## Assigned task
Below are the entries to retype; reproduce each one exactly.

#####

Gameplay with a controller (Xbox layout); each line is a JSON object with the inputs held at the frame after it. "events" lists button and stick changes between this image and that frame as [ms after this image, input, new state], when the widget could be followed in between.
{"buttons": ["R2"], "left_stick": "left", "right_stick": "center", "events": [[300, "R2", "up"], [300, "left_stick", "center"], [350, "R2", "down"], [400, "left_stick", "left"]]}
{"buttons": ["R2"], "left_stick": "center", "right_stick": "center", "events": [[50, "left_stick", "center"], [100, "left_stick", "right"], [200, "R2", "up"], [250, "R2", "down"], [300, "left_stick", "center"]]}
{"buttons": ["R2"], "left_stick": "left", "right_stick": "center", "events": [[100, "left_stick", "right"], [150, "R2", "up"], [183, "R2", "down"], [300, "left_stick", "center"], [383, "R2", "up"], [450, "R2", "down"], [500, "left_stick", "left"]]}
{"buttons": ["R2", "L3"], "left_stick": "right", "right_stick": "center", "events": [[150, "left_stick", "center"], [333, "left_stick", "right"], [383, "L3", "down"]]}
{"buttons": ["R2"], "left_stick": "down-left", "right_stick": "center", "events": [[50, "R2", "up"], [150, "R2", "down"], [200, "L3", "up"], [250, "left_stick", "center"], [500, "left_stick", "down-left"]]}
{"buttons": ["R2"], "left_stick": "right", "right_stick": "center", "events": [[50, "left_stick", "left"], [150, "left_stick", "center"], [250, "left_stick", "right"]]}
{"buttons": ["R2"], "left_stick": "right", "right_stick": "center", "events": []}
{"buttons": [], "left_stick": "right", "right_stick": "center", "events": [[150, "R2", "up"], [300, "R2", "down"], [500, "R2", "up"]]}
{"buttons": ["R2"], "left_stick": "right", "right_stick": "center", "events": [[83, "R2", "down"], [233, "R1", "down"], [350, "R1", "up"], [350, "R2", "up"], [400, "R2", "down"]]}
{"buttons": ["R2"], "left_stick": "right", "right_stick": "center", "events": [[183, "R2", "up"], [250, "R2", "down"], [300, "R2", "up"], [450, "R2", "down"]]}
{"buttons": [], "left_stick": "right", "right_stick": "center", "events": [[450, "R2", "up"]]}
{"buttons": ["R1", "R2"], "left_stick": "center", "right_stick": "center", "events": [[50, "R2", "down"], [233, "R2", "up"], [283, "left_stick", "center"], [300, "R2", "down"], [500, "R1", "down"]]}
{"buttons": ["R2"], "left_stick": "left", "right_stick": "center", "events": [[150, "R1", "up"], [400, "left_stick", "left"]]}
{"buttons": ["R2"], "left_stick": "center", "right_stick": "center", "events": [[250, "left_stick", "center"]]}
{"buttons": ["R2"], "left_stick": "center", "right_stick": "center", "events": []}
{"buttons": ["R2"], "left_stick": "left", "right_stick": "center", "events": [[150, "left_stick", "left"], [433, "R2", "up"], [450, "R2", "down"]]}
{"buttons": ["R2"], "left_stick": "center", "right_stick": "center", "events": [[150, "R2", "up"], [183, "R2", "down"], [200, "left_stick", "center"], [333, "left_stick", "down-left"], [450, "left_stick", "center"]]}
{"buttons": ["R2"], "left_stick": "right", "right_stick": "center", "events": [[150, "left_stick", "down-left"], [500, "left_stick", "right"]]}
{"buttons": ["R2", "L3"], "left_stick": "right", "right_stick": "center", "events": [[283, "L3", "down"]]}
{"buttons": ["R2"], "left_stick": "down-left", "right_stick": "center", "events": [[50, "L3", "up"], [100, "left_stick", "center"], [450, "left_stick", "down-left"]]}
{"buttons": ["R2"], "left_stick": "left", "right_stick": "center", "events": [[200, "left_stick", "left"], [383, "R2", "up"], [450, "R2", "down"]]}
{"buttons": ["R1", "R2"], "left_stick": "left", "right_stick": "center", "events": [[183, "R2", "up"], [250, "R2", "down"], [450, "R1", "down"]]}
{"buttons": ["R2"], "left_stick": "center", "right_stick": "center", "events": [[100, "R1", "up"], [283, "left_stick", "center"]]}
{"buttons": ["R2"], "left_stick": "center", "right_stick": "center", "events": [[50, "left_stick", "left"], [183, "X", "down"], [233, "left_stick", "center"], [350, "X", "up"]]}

#####

## Output below
Gameplay with a controller (Xbox layout); each line is a JSON object with the inputs held at the frame after it. "events" lists button and stick changes between this image and that frame as [ms after this image, input, new state], when the widget could be followed in between.
{"buttons": ["R2"], "left_stick": "left", "right_stick": "center", "events": [[300, "R2", "up"], [300, "left_stick", "center"], [350, "R2", "down"], [400, "left_stick", "left"]]}
{"buttons": ["R2"], "left_stick": "center", "right_stick": "center", "events": [[50, "left_stick", "center"], [100, "left_stick", "right"], [200, "R2", "up"], [250, "R2", "down"], [300, "left_stick", "center"]]}
{"buttons": ["R2"], "left_stick": "left", "right_stick": "center", "events": [[100, "left_stick", "right"], [150, "R2", "up"], [183, "R2", "down"], [300, "left_stick", "center"], [383, "R2", "up"], [450, "R2", "down"], [500, "left_stick", "left"]]}
{"buttons": ["R2", "L3"], "left_stick": "right", "right_stick": "center", "events": [[150, "left_stick", "center"], [333, "left_stick", "right"], [383, "L3", "down"]]}
{"buttons": ["R2"], "left_stick": "down-left", "right_stick": "center", "events": [[50, "R2", "up"], [150, "R2", "down"], [200, "L3", "up"], [250, "left_stick", "center"], [500, "left_stick", "down-left"]]}
{"buttons": ["R2"], "left_stick": "right", "right_stick": "center", "events": [[50, "left_stick", "left"], [150, "left_stick", "center"], [250, "left_stick", "right"]]}
{"buttons": ["R2"], "left_stick": "right", "right_stick": "center", "events": []}
{"buttons": [], "left_stick": "right", "right_stick": "center", "events": [[150, "R2", "up"], [300, "R2", "down"], [500, "R2", "up"]]}
{"buttons": ["R2"], "left_stick": "right", "right_stick": "center", "events": [[83, "R2", "down"], [233, "R1", "down"], [350, "R1", "up"], [350, "R2", "up"], [400, "R2", "down"]]}
{"buttons": ["R2"], "left_stick": "right", "right_stick": "center", "events": [[183, "R2", "up"], [250, "R2", "down"], [300, "R2", "up"], [450, "R2", "down"]]}
{"buttons": [], "left_stick": "right", "right_stick": "center", "events": [[450, "R2", "up"]]}
{"buttons": ["R1", "R2"], "left_stick": "center", "right_stick": "center", "events": [[50, "R2", "down"], [233, "R2", "up"], [283, "left_stick", "center"], [300, "R2", "down"], [500, "R1", "down"]]}
{"buttons": ["R2"], "left_stick": "left", "right_stick": "center", "events": [[150, "R1", "up"], [400, "left_stick", "left"]]}
{"buttons": ["R2"], "left_stick": "center", "right_stick": "center", "events": [[250, "left_stick", "center"]]}
{"buttons": ["R2"], "left_stick": "center", "right_stick": "center", "events": []}
{"buttons": ["R2"], "left_stick": "left", "right_stick": "center", "events": [[150, "left_stick", "left"], [433, "R2", "up"], [450, "R2", "down"]]}
{"buttons": ["R2"], "left_stick": "center", "right_stick": "center", "events": [[150, "R2", "up"], [183, "R2", "down"], [200, "left_stick", "center"], [333, "left_stick", "down-left"], [450, "left_stick", "center"]]}
{"buttons": ["R2"], "left_stick": "right", "right_stick": "center", "events": [[150, "left_stick", "down-left"], [500, "left_stick", "right"]]}
{"buttons": ["R2", "L3"], "left_stick": "right", "right_stick": "center", "events": [[283, "L3", "down"]]}
{"buttons": ["R2"], "left_stick": "down-left", "right_stick": "center", "events": [[50, "L3", "up"], [100, "left_stick", "center"], [450, "left_stick", "down-left"]]}
{"buttons": ["R2"], "left_stick": "left", "right_stick": "center", "events": [[200, "left_stick", "left"], [383, "R2", "up"], [450, "R2", "down"]]}
{"buttons": ["R1", "R2"], "left_stick": "left", "right_stick": "center", "events": [[183, "R2", "up"], [250, "R2", "down"], [450, "R1", "down"]]}
{"buttons": ["R2"], "left_stick": "center", "right_stick": "center", "events": [[100, "R1", "up"], [283, "left_stick", "center"]]}
{"buttons": ["R2"], "left_stick": "center", "right_stick": "center", "events": [[50, "left_stick", "left"], [183, "X", "down"], [233, "left_stick", "center"], [350, "X", "up"]]}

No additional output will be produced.